敵国王子の溺愛はイケメン四精霊が許さない!~加護持ち側妃は過保護に甘やかされています~
「なにより今夜の舞踏会は殿下が望んでエミリア様を伴うと決めたのです。誰にも文句を言われる筋合いはありません。堂々としていてくださいませ。どうぞ華やかな舞踏会を心ゆくまで楽しんできてください」
 アニータはきっと、本心からそう言ってくれている。侍女という立場を超えて示される彼女の優しさが、私には拠り所だ。

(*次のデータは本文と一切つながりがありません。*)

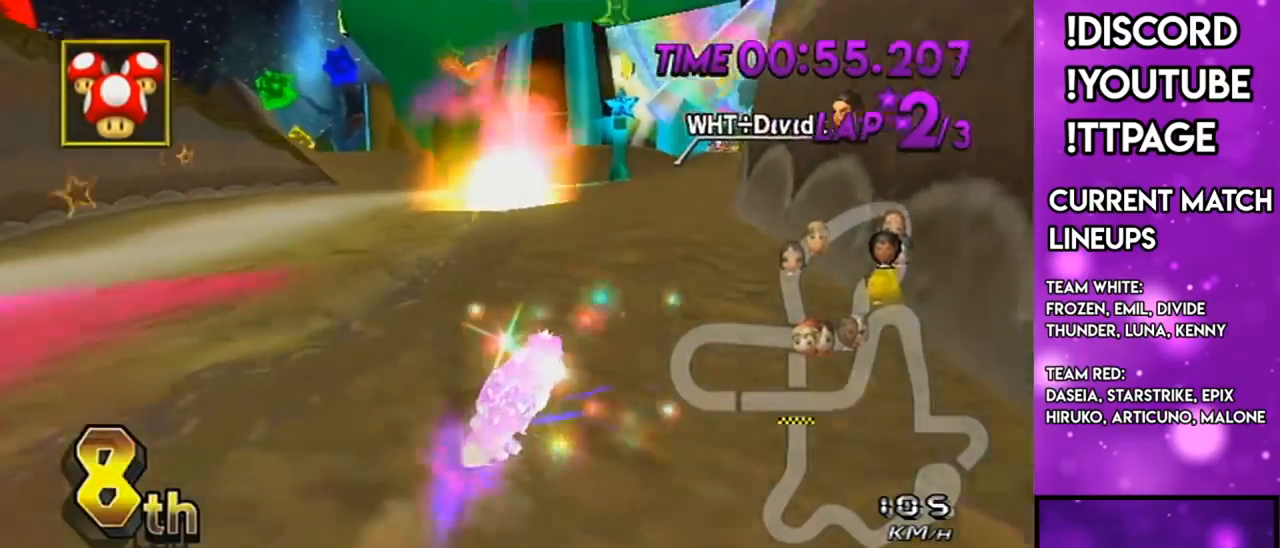
Gameplay with a controller (Nintendo layout); each line is a JSON object with the inputs held at the frame after it (dt_ms = milliseconds from this image to that frame). "events" lists button and stick changes between this image and that frame as [ms after this image, input, new state], when the widget could be followed in between. Not read: L3 R3.
{"dt_ms": 984, "buttons": ["A"], "left_stick": "center", "right_stick": "center", "events": [[83, "left_stick", "center"], [167, "right_stick", "left"], [217, "right_stick", "center"], [550, "left_stick", "right"], [650, "left_stick", "center"], [917, "R1", "up"]]}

「ありがとう、アニータ。あなたのおかげで気が楽になったわ」
 アニータに優しく背中を押され、私の心は上向いた。


 日が沈み、満天の星々が空の主役に変わる頃。
 燭台で煌々と照らされた王宮の大広間は、多くの紳士淑女が集いさんざめいていた。
 私は父が生きていた頃にだって着たことのない素晴らしい仕立てのドレスに身を包み、ジークフリード殿下のエスコートで人生で初めての舞踏会に向かう。
「綺麗だ。今夜の君は奇跡のように美しい。舞踏会の主役は間違いなく君だ」
 殿下の賛辞がこそばゆくも嬉しくて。頬が綻みそうになるけれど、その言葉が正しくないことを私は知っている。